A block cannot be modified w/o changing its address: The behavior is intrinsically write-once. The write-once policy provides data protection, as no data will be overwritten.
Writes are idempotent: Multiple writes of the same data can be coalesced and do not require additional storage space (no extra space overhead). Duplicate blocks will be discarded and only one copy of the data will be retained.
The fingerprint allows Venti to provide inherent integrity checking of data. This allows the client to avoid errors from undetected data corruption and enables the server to identify when error recovery is necessary.

Fingerprint/Hashing

The authors want Venti to employ a cryptographic hash function. For such a function, it is computationally infeasible to find two distinct inputs that hash to the same value. Venti utilizes the SHA-1 algorithm, which generates a 20-byte hash value, making the collision probability extremely low.
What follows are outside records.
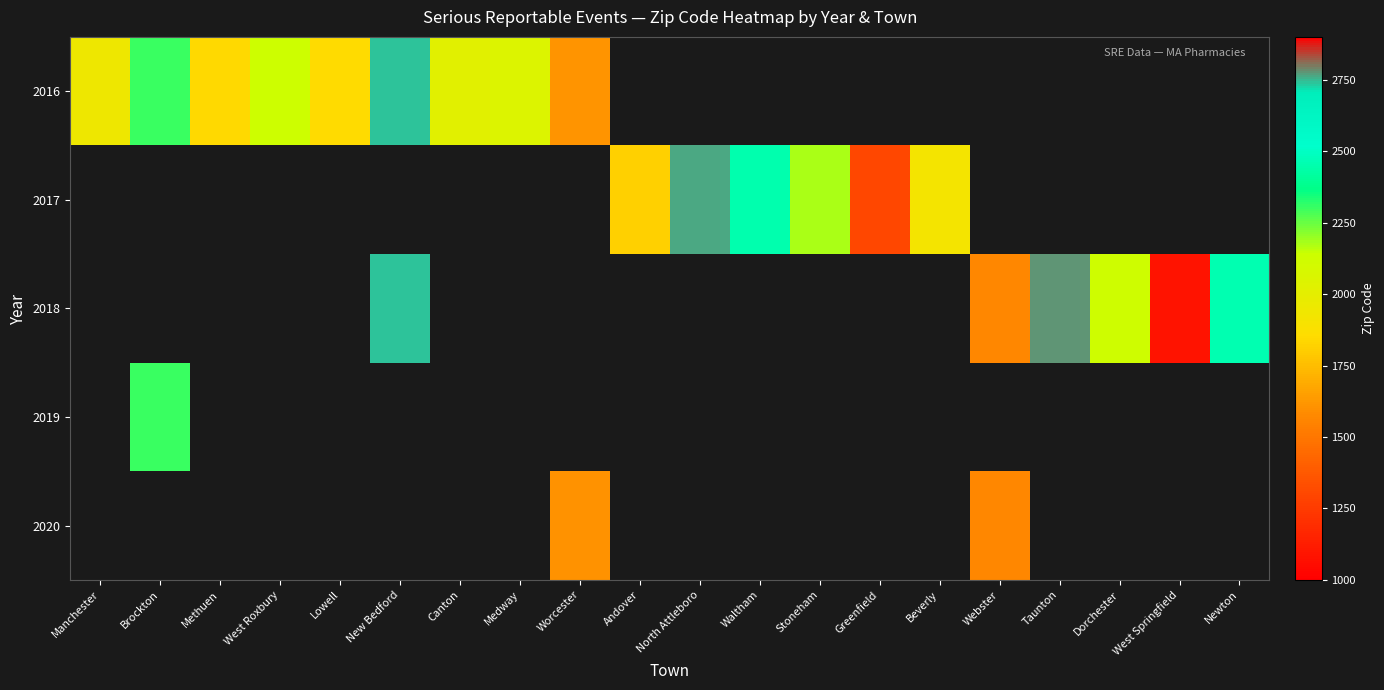

List the labels in order of 2017 value, largest first.

Manchester, Brockton, Methuen, West Roxbury, Lowell, New Bedford, Canton, Medway, Worcester, North Attleboro, Waltham, Stoneham, Beverly, Andover, Webster, Taunton, Dorchester, West Springfield, Newton, Greenfield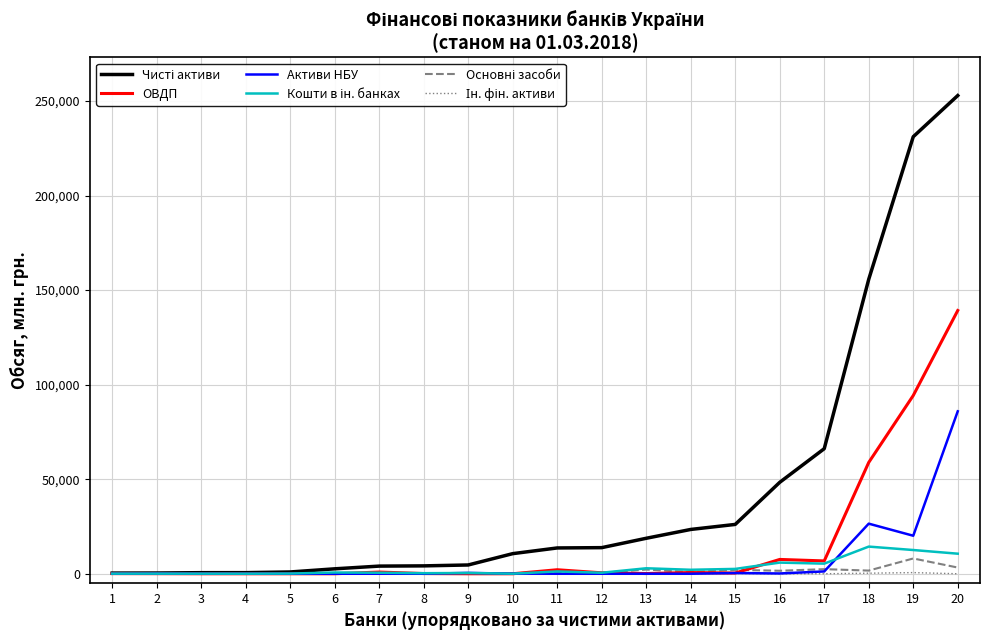

At which category is the sum across all series the highest?

20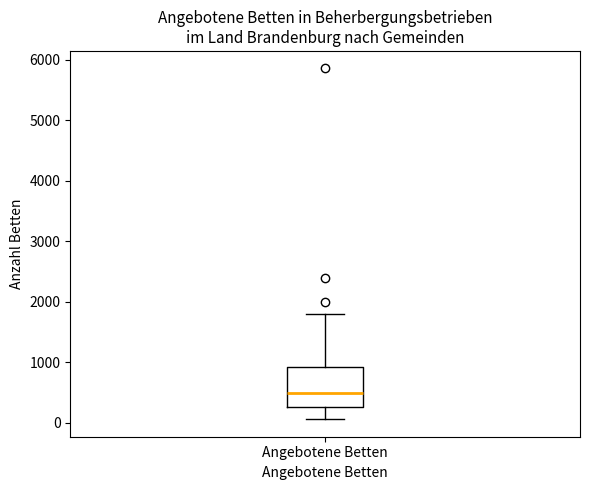

Where is the upper edge of the box for Angebotene Betten on the y-axis? The values are not printed on the chart, so give them approximately, as read against the axis.

900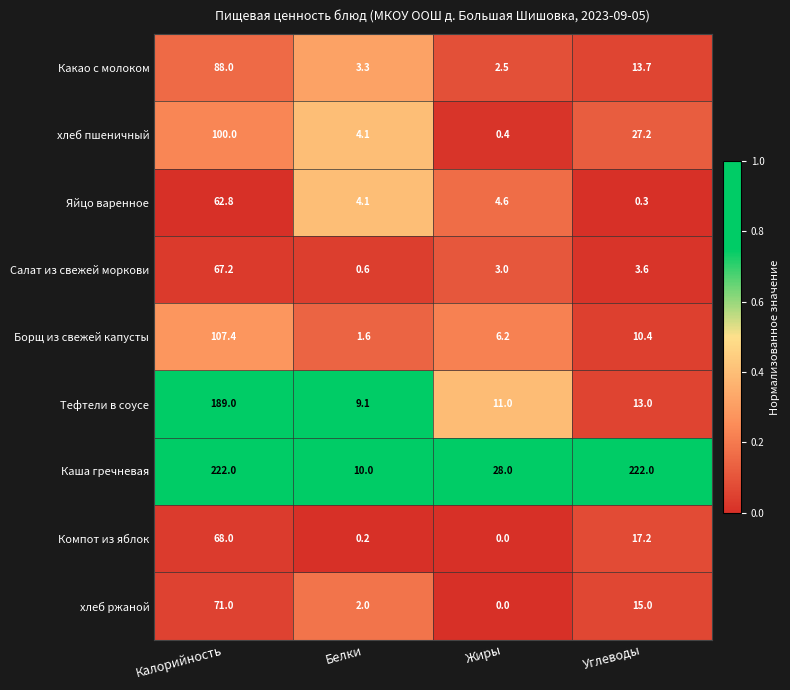

Rank the series at Калорийность from lowest to highest value.

Яйцо варенное, Салат из свежей моркови, Компот из яблок, хлеб ржаной, Какао с молоком, хлеб пшеничный, Борщ из свежей капусты, Тефтели в соусе, Каша гречневая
Applications (that work on top of Venti)

Applications are responsible for mapping the namespace to fingerprints. One approach to record the fingerprints is to pack them into additional blocks (pointer blocks) that are also written to the server. This approach can be applied recursively until a single fingerprint is obtained. The paper didn't really go deep into this. Some other work includes sfsro (making a single-byte file system read-only using Merkle trees).

Venti Implementation

When a fingerprint comes in, a lookup on an on-disk index is performed to check where the data is stored (horrible performance due to random lookups of random fingerprints with no locality on disk). The caches are used to leverage the terrible performance, it's still not that good though (a lot of room for improvements, see the Data Domain paper for some follow-ups).

Evaluation

New Vocabulary

Idempotent: The property of certain operations in mathematics and computer science whereby they can be applied multiple times without changing the result beyond the initial application.